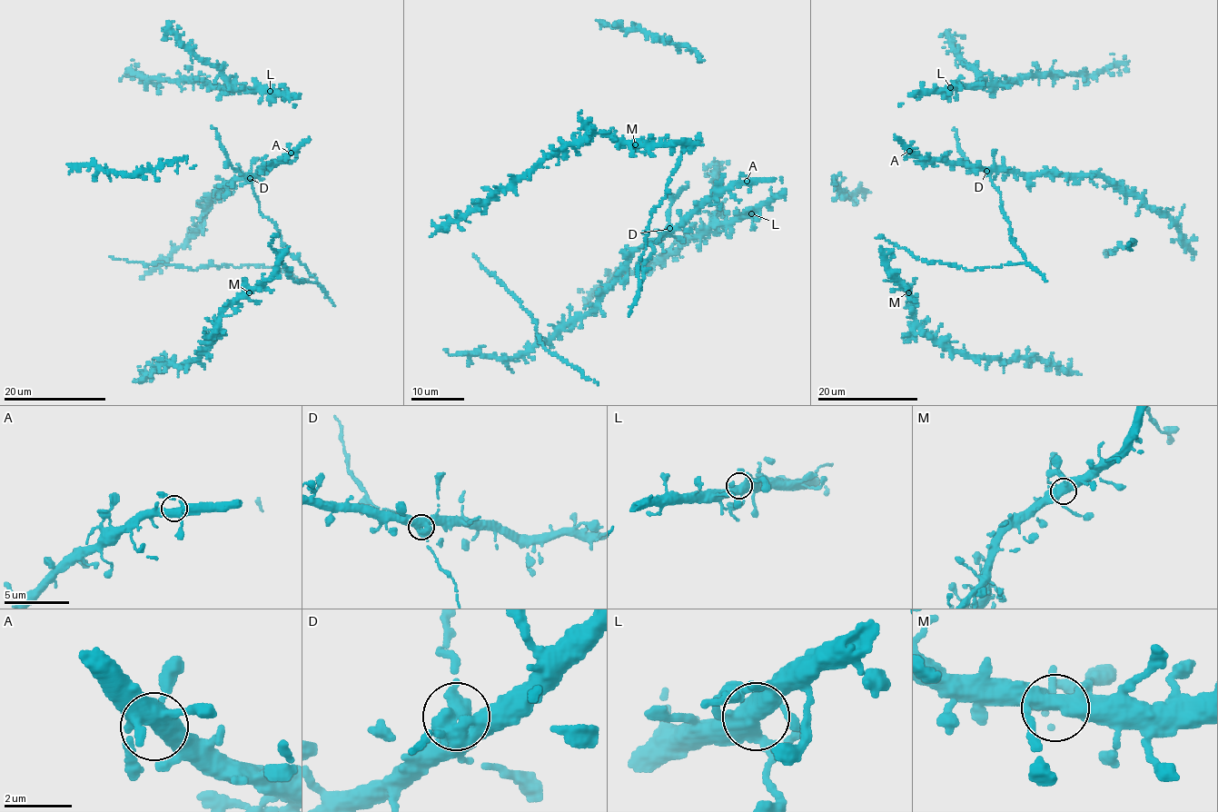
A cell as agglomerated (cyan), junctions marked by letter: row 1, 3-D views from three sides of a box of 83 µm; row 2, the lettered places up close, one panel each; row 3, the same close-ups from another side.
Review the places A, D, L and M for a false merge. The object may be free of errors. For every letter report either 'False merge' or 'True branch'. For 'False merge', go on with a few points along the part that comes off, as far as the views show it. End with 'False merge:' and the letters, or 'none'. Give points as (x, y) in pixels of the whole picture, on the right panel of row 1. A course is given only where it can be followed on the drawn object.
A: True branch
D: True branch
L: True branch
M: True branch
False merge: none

■ ■ ■ ■

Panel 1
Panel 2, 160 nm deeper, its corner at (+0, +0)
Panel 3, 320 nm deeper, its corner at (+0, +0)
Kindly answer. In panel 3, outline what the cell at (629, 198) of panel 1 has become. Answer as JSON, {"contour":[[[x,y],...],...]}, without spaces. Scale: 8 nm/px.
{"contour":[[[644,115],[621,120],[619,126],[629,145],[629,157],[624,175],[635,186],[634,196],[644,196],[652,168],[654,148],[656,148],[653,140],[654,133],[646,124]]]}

■ ■ ■ ■

-- What to do --
Provide the count of lines above containing "corner", without any added words.

-- Written answer --
2